*** Opening of Data for the task ***

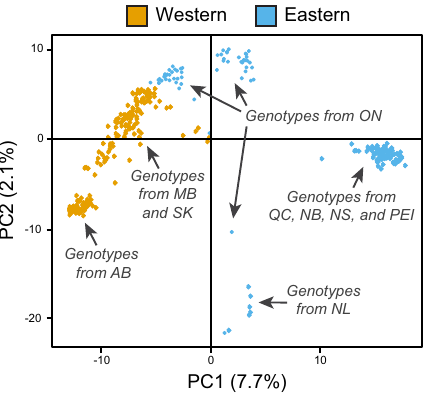
Figure 1. Principal component analysis (PCA) showing 324 genotypes of S. famelica and S. eriocephala , plotted as western and eastern groups, separated along the first two principal component (PC) axes (explaining 7.7% and 2.1% of the total variation, respectively). AB, Alberta; SK, Saskatchewan; MB, Manitoba; ON, Ontario; QC, Quebec; NB, New Brunswick; NS, Nova Scotia; PEI, Prince Edward Island; NL, Newfoundland and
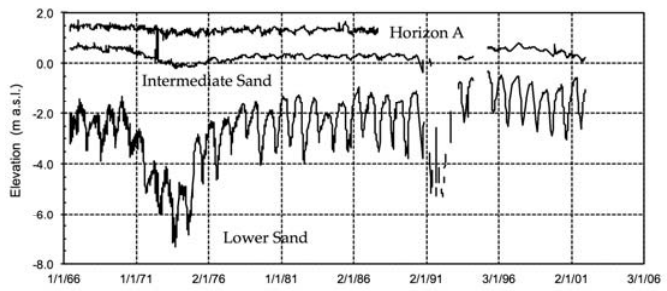
Figure 4. Water head in Horizon A (3), intermediate sand (2) and lower sand (1). (After Viggiani and Pepe, 2005 [11]).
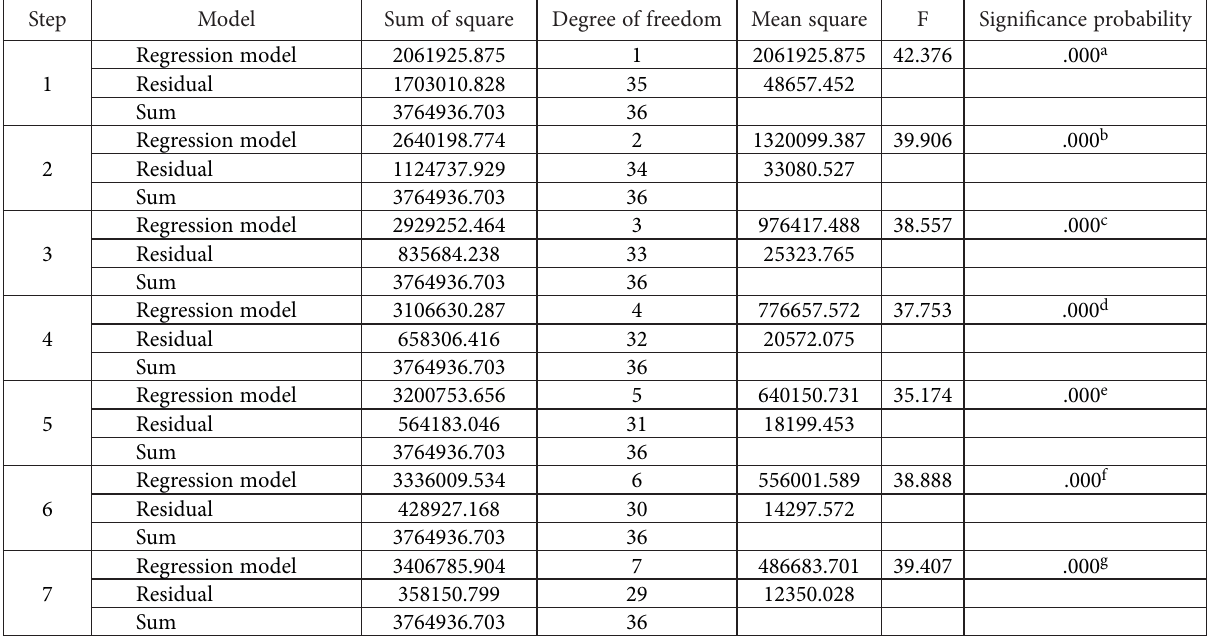
Table 11. Multiple linear regression analysis using the stepwise selection method – variance analysis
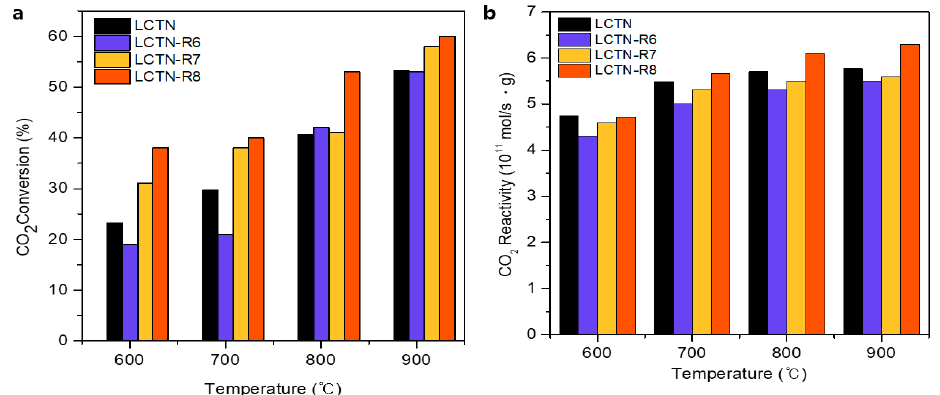
Figure 6. ( a ) CO 2 conversion and ( b ) CO 2 reactivity for CO production rate. As indicated in Figures 5 and 6, the overall CO 2 conversion and CH 4 reactivity of LCTN-R8, with values of 60.2% and 6.3 × 10 11 mol/s · gcat, respectively, were higher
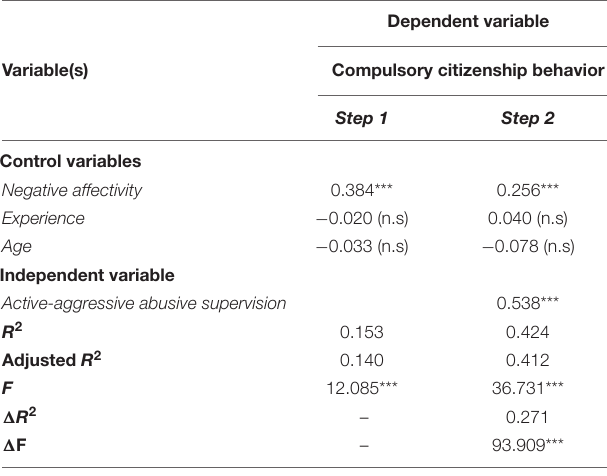
TABLE 2 | Regression analysis with active-aggressive abusive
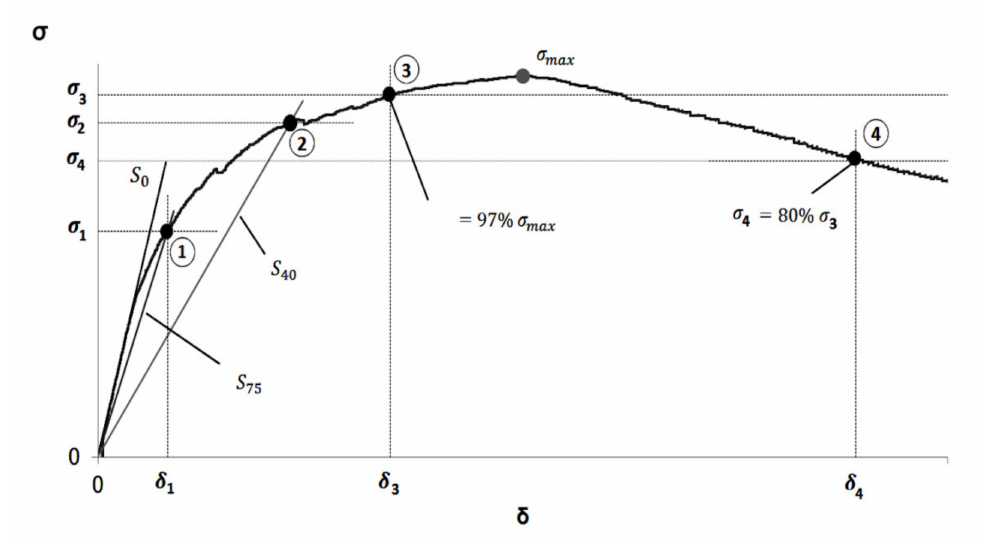
Figure 9. Stress–strain curves and key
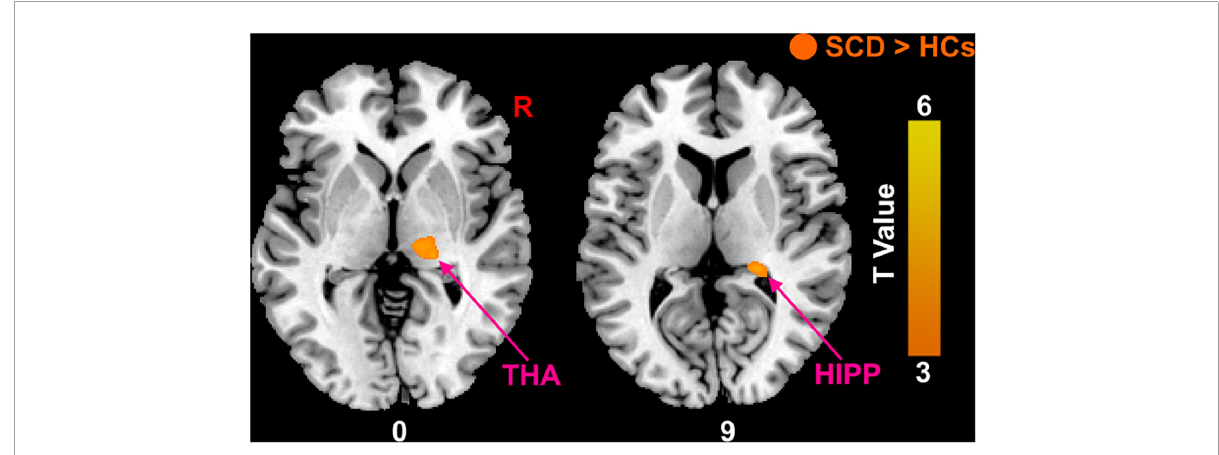
FIGURE1 The PerAF differences between subjective cognitive decline (SCD) patients and healthy controls (HCs). Brain regions marked by warm color represent significantly increased PerAF in patiens with SCDs relative to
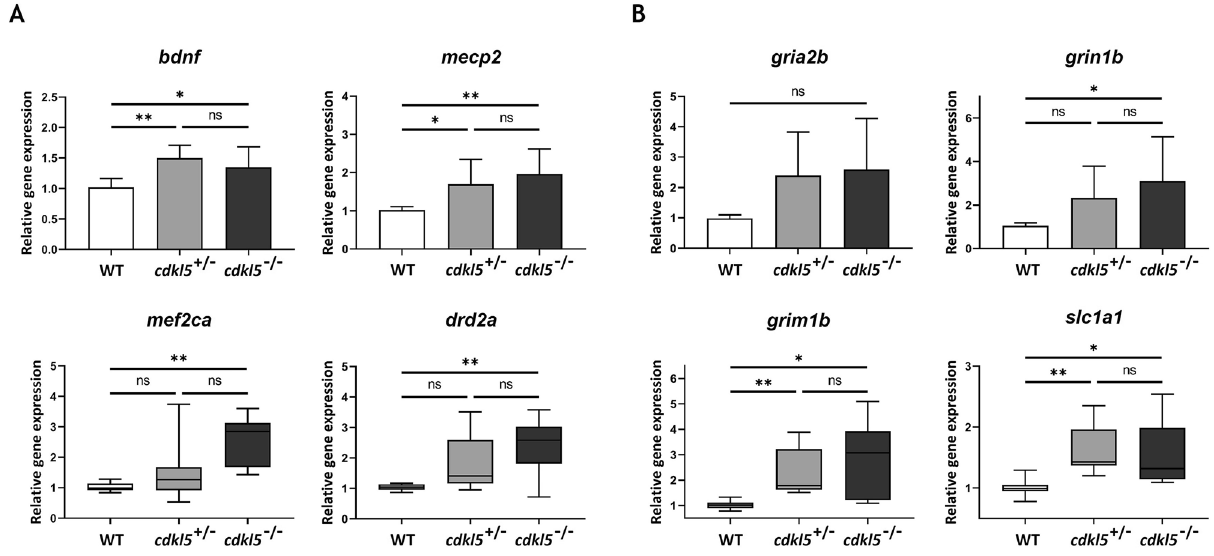
Figure 7. Molecular analysis of cdkl5 sa21938 mutants. Relative gene expression analysis of neuronal markers ( A ), including glutamatergic neurotransmission markers ( B ) in wild-type (WT), heterozygous ( cdkl5 +/− ), and homozygous ( cdkl5 −/− ) mutant zebrafish embryos at 5 dpf, measured by qPCR. For bdnf , mecp2 , gria2b and grin1b , values are presented as mean ± SD and statistical analysis was performed using one-way ANOVA followed by Tukey’s test. For mef2ca , drd2a , grim1b and slc1a1 , data are presented as median with interquartile range and statistical analysis was performed using Kruskal–Wallis followed by Dunn multiple comparisons test. At least three independent experiments were performed. *, and ** indicate p < 0.05 and p < 0.01, respectively. ns indicates not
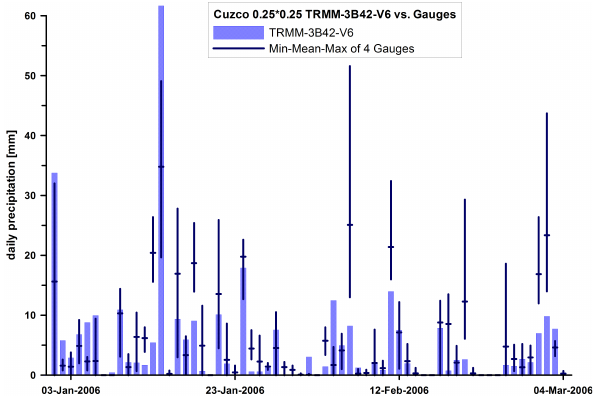
Fig. 3. Comparison of TRMM 3B42 V6 and gauge daily pre- cipitation for Cuzco, Peru (January to March 2006). Shown are the arithmetic mean, maximum and minimum of the ground truth (4 gauges).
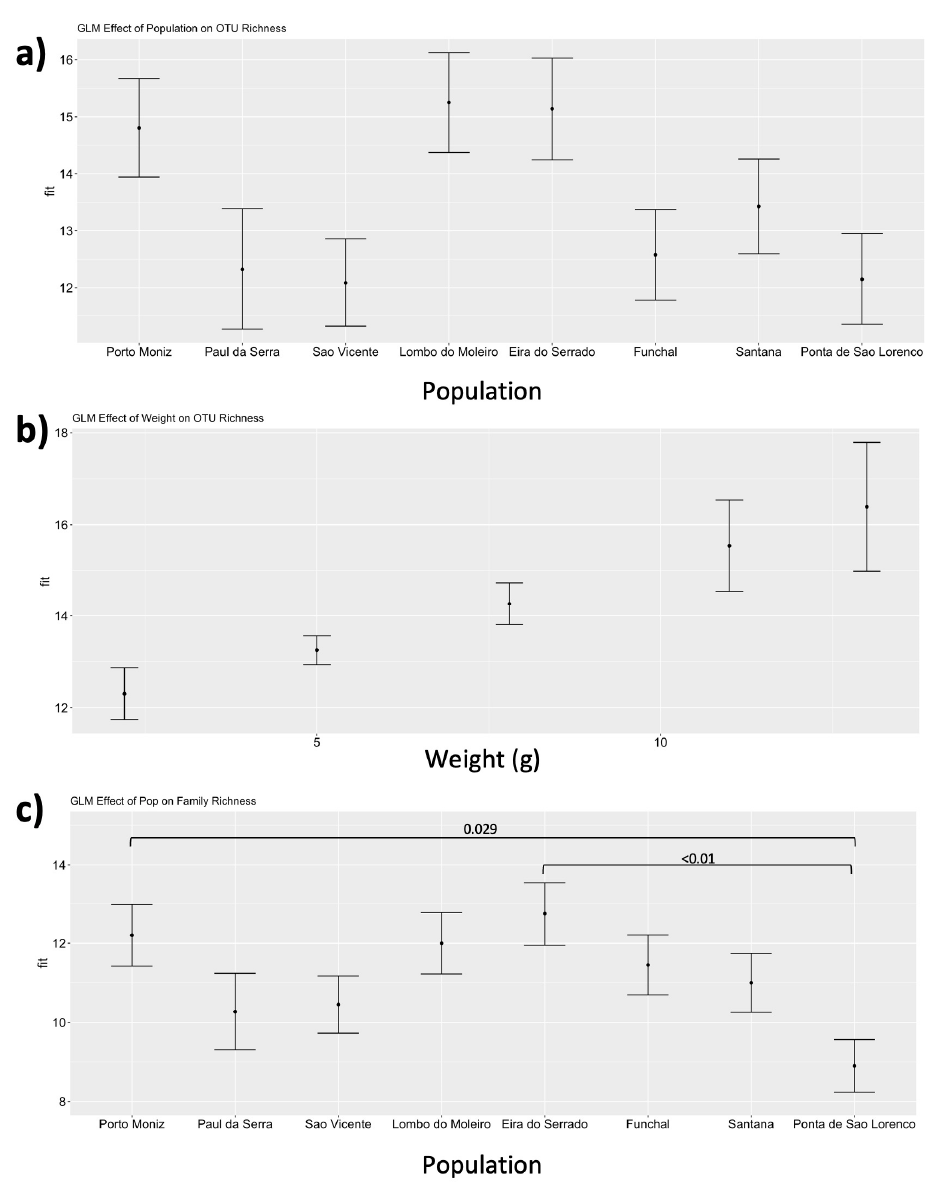
Figure 3. Graphical representation of the General Linear Models results denoting the statistically significant relationships between population, and weight with OTU richness ( a , b ), and population towards family richness ( c ). Regarding the latter, the p -values of the significant pairwise relationships between populations, are depicted. The y-axis represents the fitted values of the model, i.e., the sum of the estimated fixed effect coefficient and the predicted random intercept (see text for exact p -values).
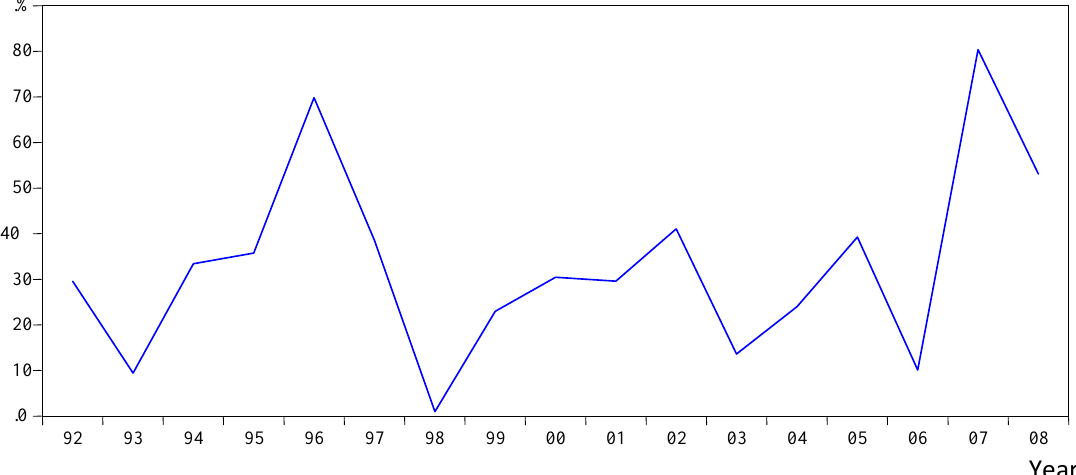
Figure 1 Annual growth rates of private investment in new buildings in urban areas (source: Central bank of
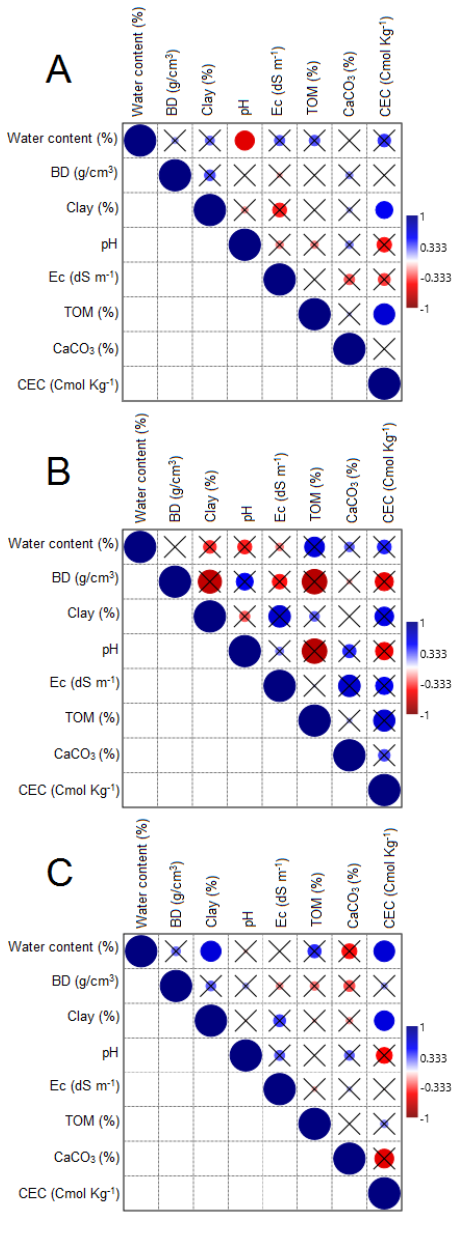
Figure 2. Correlations matrices between the studied soil characteristics in forest land (A), rangeland (B), and agricultural land (C). Circles sizes and colors represent Pearson’s correlation coefficient (r) value and p<0.05 the X over the circles stands for a non- significant correlation ( ).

*** Close of Data for the task ***

• _What to do_
Among the lines of the listing, count those containing the word "values". Answer with the count alone.

• _Expected output_
3